Exercise brief
Output the material verbatim from the line containing "pose: elev=260.5 azim=195.9" through the line containing "Dot at: (135, 275)", both lines included, and nothing else.

Exercise inputs
______

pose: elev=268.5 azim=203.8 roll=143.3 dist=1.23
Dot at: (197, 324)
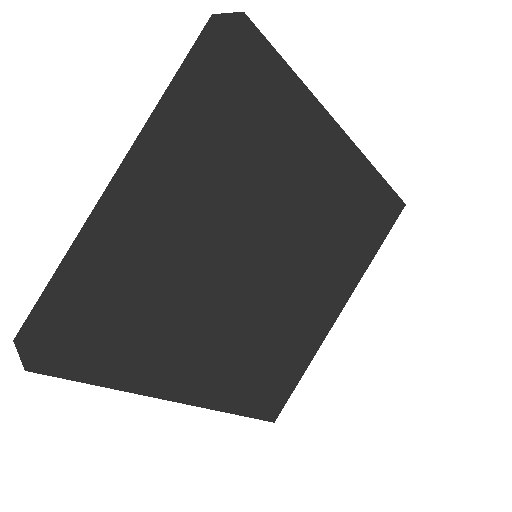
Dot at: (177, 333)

______

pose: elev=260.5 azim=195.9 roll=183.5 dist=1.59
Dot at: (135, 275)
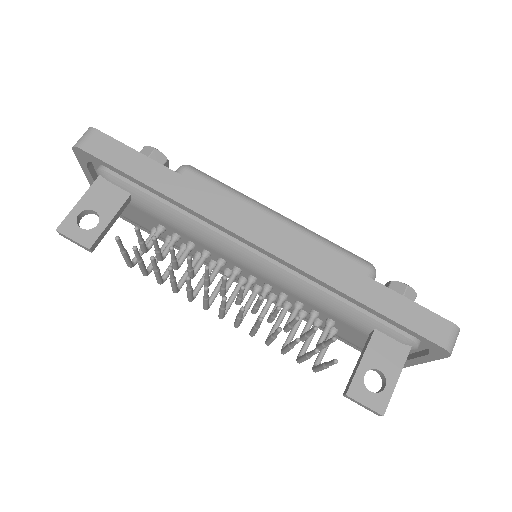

______

Solved exercise
pose: elev=260.5 azim=195.9 roll=183.5 dist=1.59
Dot at: (135, 275)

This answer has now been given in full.